Many camera drivers take the approach of leaving the image alone and setting the Orientation EXIF header. That header tells image viewers to rotate the image. Unfortunately, not all image viewers or image decoding libraries pay attention to this. Notably, Android usually does not pay attention to this, as BitmapFactory ignores this EXIF header. As a result, when you go to load in your own picture that you took, your result may come out mis-oriented.

You have two major choices:

  1. Put more smarts in any logic that you are using to display images that you take with the camera, where you read the EXIF headers yourself and you arrange to rotate the image as needed, perhaps by rotating the ImageView you are using to show the image.
  2. As part of post-processing the image before saving it, you rotate the image based upon what is in the EXIF header, and save the image with the proper rotation and no EXIF header. This has the advantage of making the image “correct” for all image viewers. However, rotating full-resolution photos is rather memory-intensive and slow. Using NDK code, such as this library, may be able to help.

Storage Considerations

Bear in mind that if you wish to save pictures or videos in common locations on external storage, such as the standard location for digital camera output (Environment.DIRECTORY_DCIM), you will need the WRITE_EXTERNAL_STORAGE permission on all relevant API levels. As of Android M, this is a dangerous permission handled via the runtime permission system, so you will need to have the <uses-permission> element in the manifest and ask the user for that permission at runtime.

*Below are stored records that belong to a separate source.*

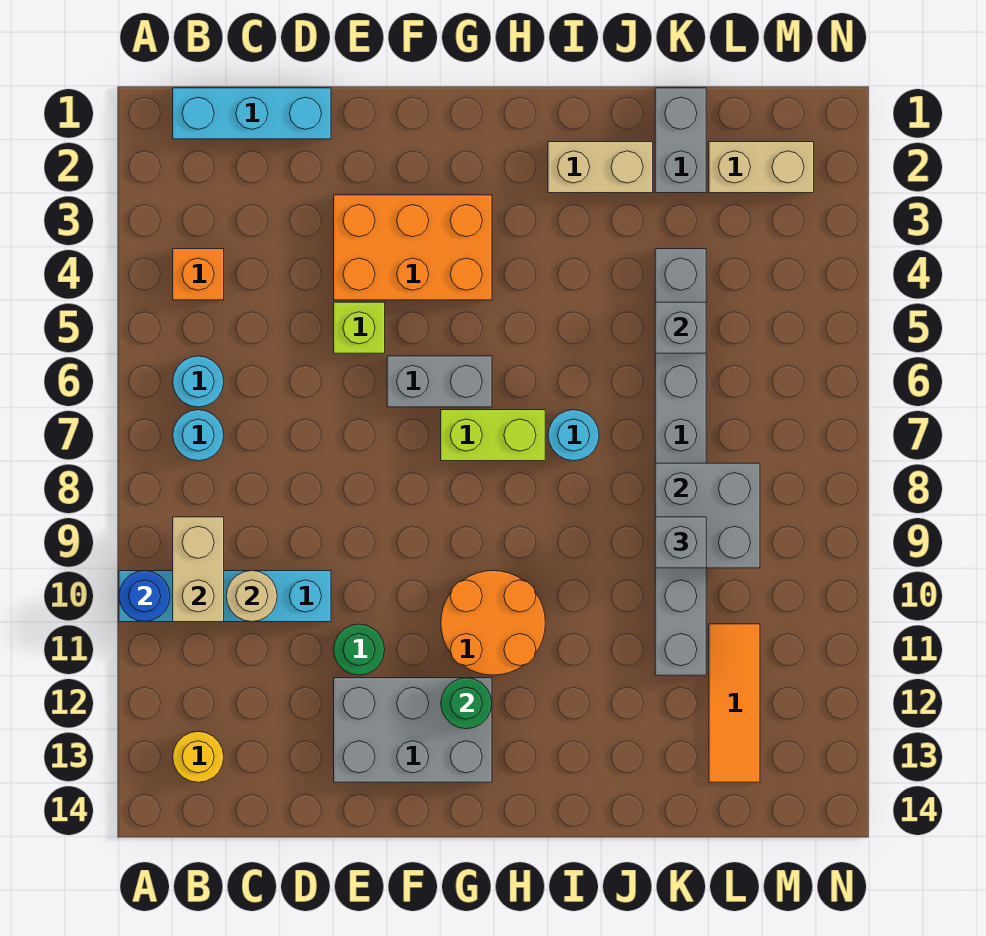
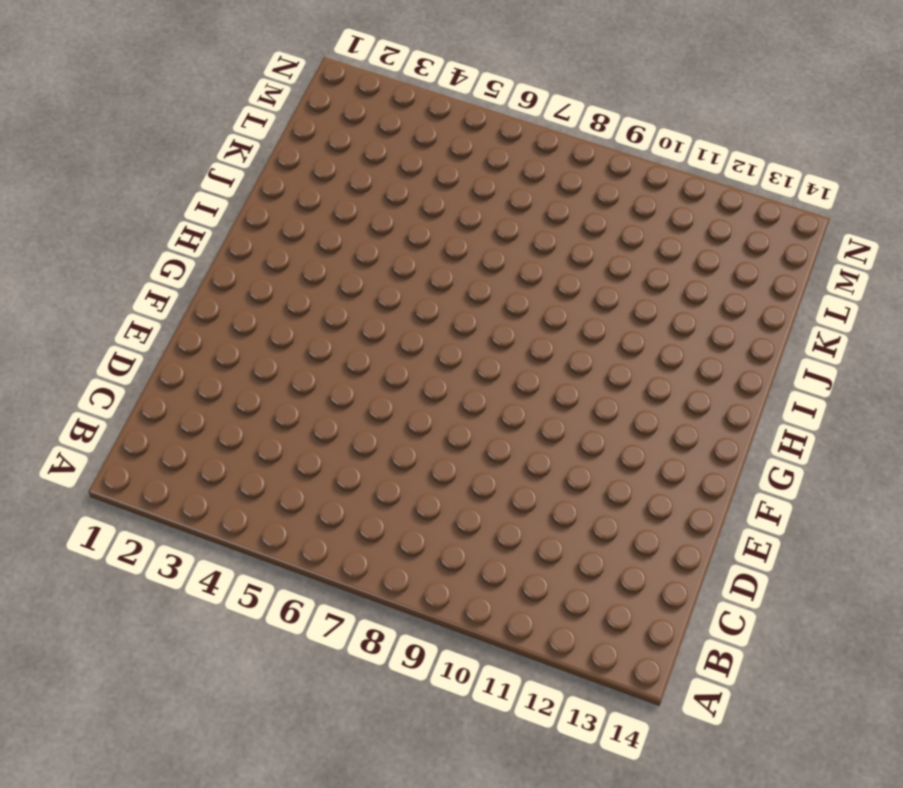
none -> cyan 1x4 brick [119,571,331,622]
none -> cyan 1x3 brick [173,88,331,139]
none -> orange 1x1 brick [173,249,224,300]

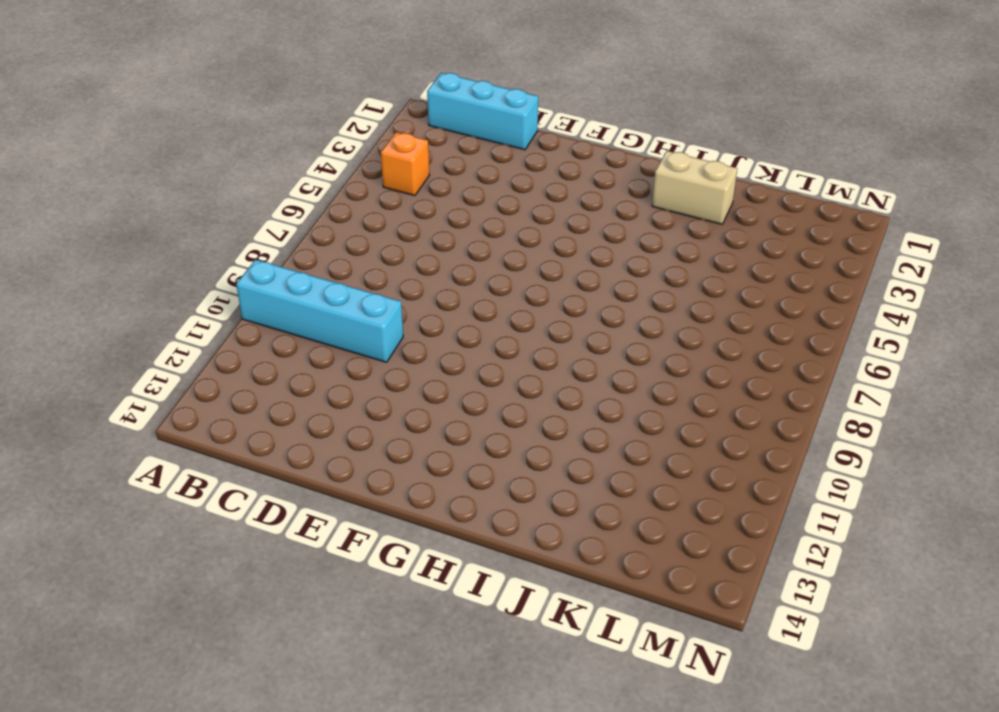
none -> cyan 1x1 round brick [173,356,224,407]
none -> cyan 1x1 round brick [173,410,224,461]
none -> yellow 1x1 round brick [173,731,224,782]

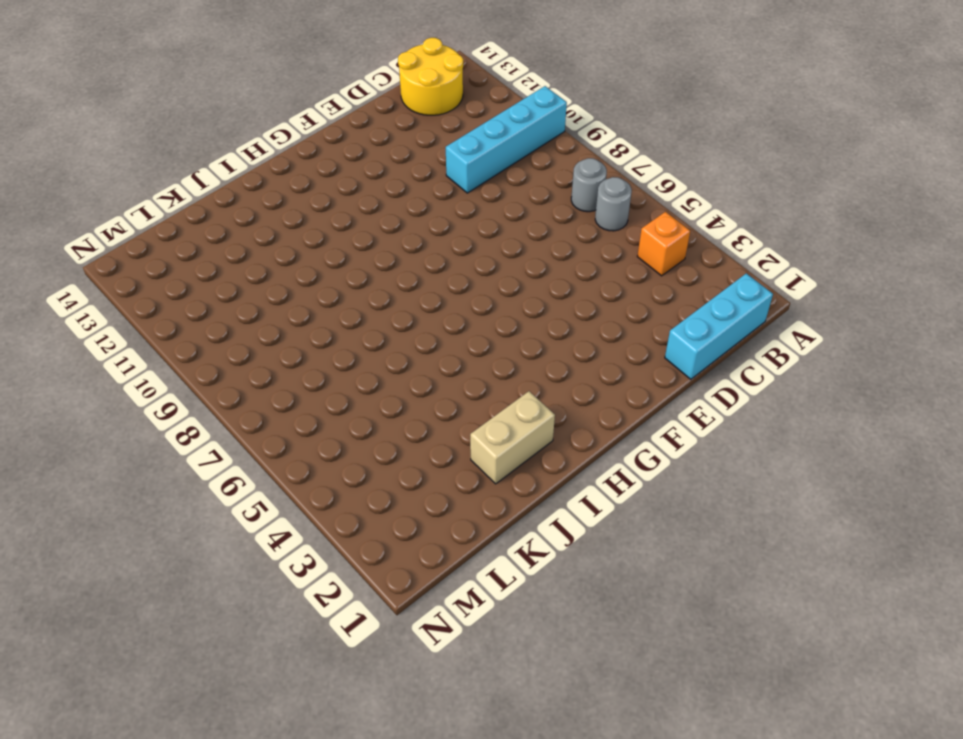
grey 1x1 round brick [595,177,632,231] -> cyan 1x1 round brick [173,356,224,407]
grey 1x1 round brick [571,158,607,212] -> cyan 1x1 round brick [173,410,224,461]
yellow 2x2 round brick [398,38,463,115] -> yellow 1x1 round brick [173,731,224,782]
none -> orange 2x3 brick [334,195,492,300]
none -> lime 1x1 brick [334,302,385,353]
none -> green 1x1 round brick [334,624,385,675]

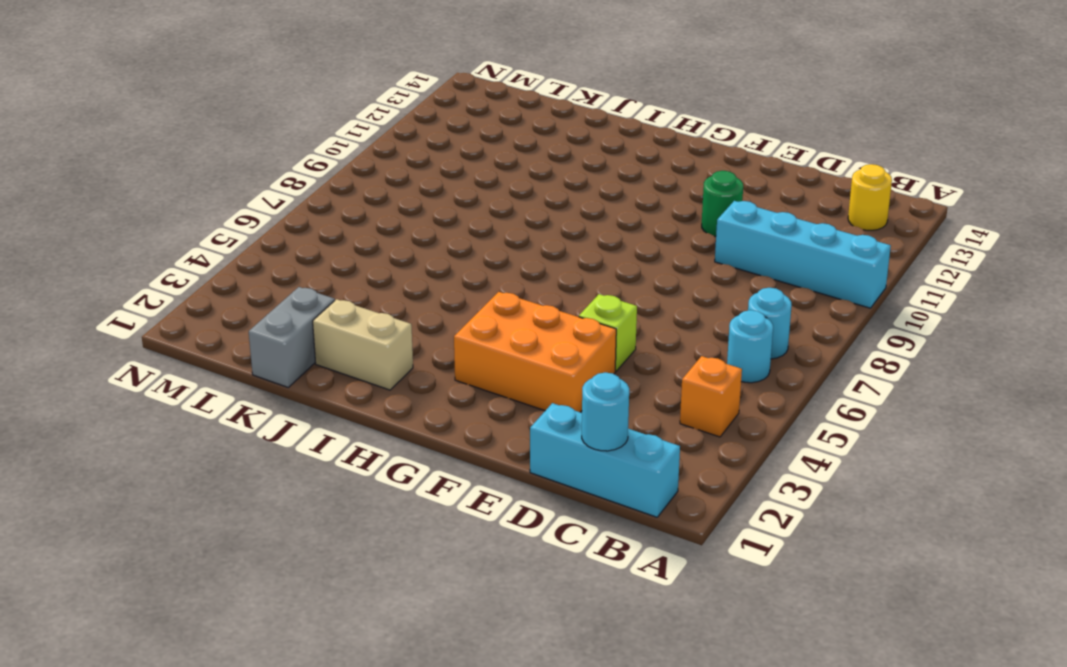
cyan 1x1 round brick [582,372,629,451] -> cyan 1x1 round brick moved to [548,410,599,461]
none -> grey 2x3 brick [334,678,492,782]
none -> grey 1x2 brick [387,356,492,407]
none -> lime 1x2 brick [441,410,545,461]

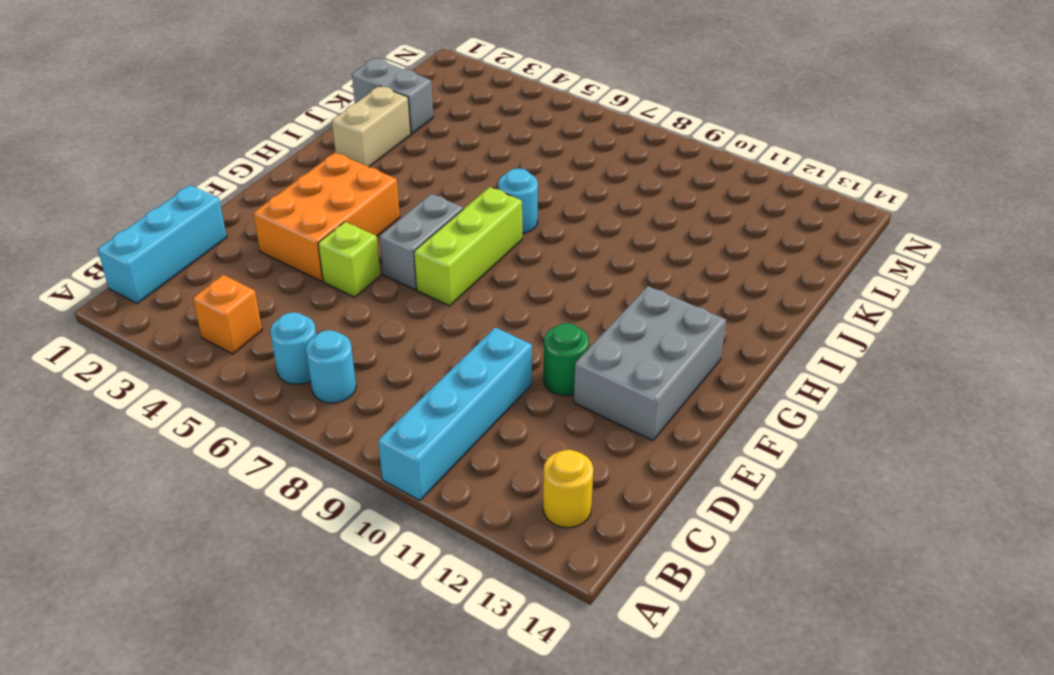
lime 1x3 brick [414,187,522,306] -> lime 1x2 brick [441,410,545,461]
none -> orange 2x2 round brick [441,571,545,675]
none -> grey 1x8 brick [655,249,706,675]
none -> tan 1x2 brick [709,142,814,193]

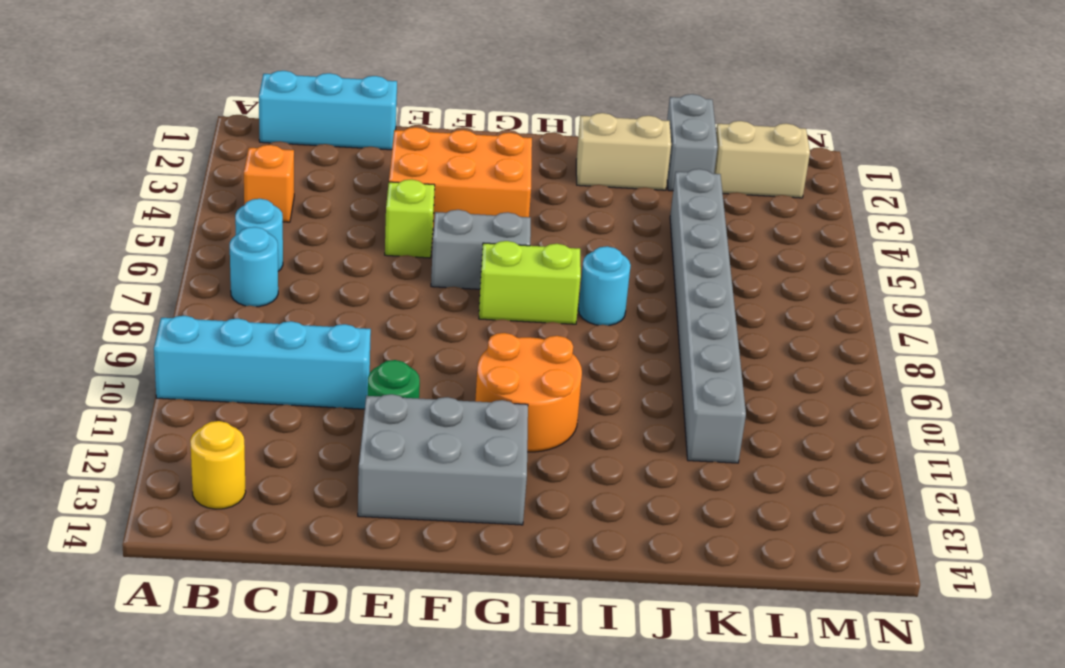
none -> orange 1x3 tile [709,624,760,782]
none -> blue 1x1 round brick [119,571,170,622]
none -> tan 1x2 brick [173,517,224,622]

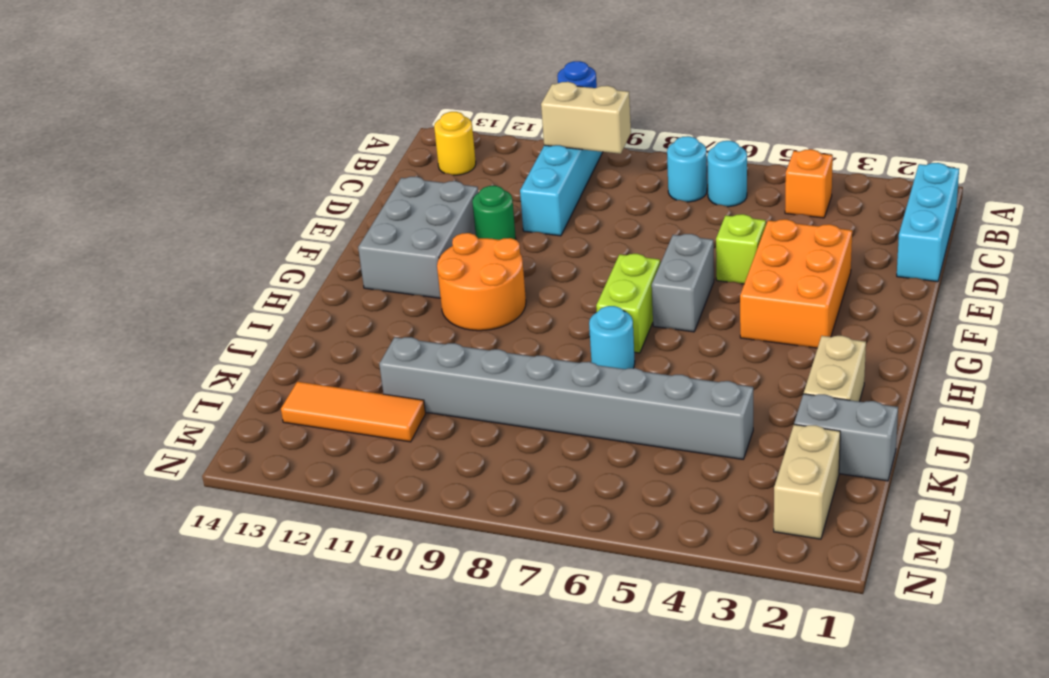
none -> tan 1x1 round brick [226,571,277,622]
none -> green 1x1 round brick [441,678,492,729]
none -> grey 1x1 brick [655,302,706,353]

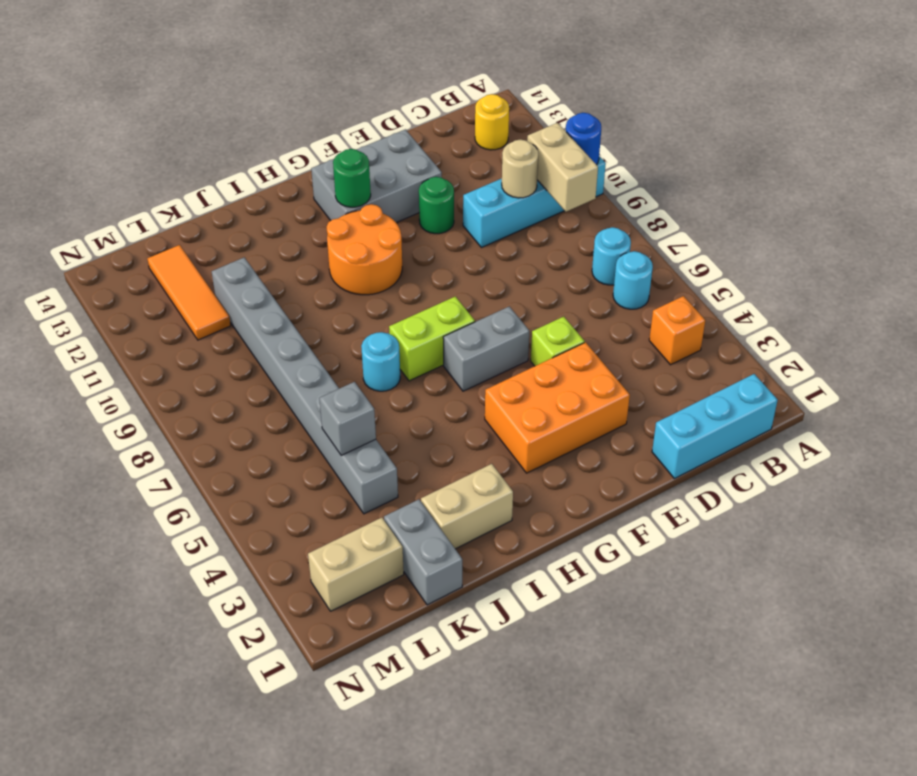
none -> grey 2x2 brick [655,463,760,568]
none -> grey 1x1 brick [655,517,706,568]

Also, files written out to external storage will not be picked up immediately by MediaStore, and so “gallery” and related apps that rely upon the MediaStore will not see your pictures or videos. You can use MediaScannerConnection to proactively have the MediaStore add your newly-created files to the index, as was covered earlier in the book.

Configuration Changes

Opening and closing a camera each takes a fair amount of time. As a result, if your app wants to support taking pictures and videos in either portrait or landscape, this is a case where you will want to strongly consider using a retained fragment to hold onto your Camera (or combination of CameraManager and CameraDevice) across a configuration change. That way, Android will not destroy and recreate the fragment, and you can keep the camera open during the change.

Camera Peeking Attacks

(NOTE: this section is based upon a blog post from the author)

A research paper points out an interesting Android attack vector, resulting in a possible leak of private information. The paper’s authors refer to it as the “camera peeking” attack.

An Android camera driver can only be used by one app at a time. The attack is simple:

The example cited by the paper’s authors is to watch for a banking app taking a photo of a check, to try to take another photo of the check to send to those who might use the information for various types of fraud.

Polling for camera availability is slow, simply because the primary way to see if the camera is available is to open it, and that takes hundreds of milliseconds. The paper’s specific technique helped to minimize the polling, by knowing when the right activity was in the foreground and therefore the camera was probably already in use. Then, it would be a matter of polling until the camera is available again and taking a picture. Even without the paper’s specific attack techniques, this general attack is possible, and there may be more efficient ways to see if the camera is in use.

On the other hand, the defense is simple: if your app is taking pictures, and those pictures may be of sensitive documents, ask the user to point the camera somewhere else before you release the camera. So long as you have exclusive control over the camera, nothing else can use it, including any attackers.

A sophisticated implementation of this might use image-recognition techniques to see, based upon preview frames plus the taken picture, if the camera is pointing somewhere else. For example, a banking app offering check-scanning might determine if the dominant color in the camera field significantly changes, as that would suggest that the camera is no longer pointed at a check, since checks are typically fairly monochromatic.

Or, just ask the user to point the camera somewhere else, then close the camera after some random number of seconds.

General-purpose camera apps might offer an “enhanced security” mode that does this sort of thing, but having that on by default might annoy the user trying to take pictures at the zoo, or at a sporting event. However, document-scanning apps might want to have this mode on by default, and check-scanning apps might simply always use this mode.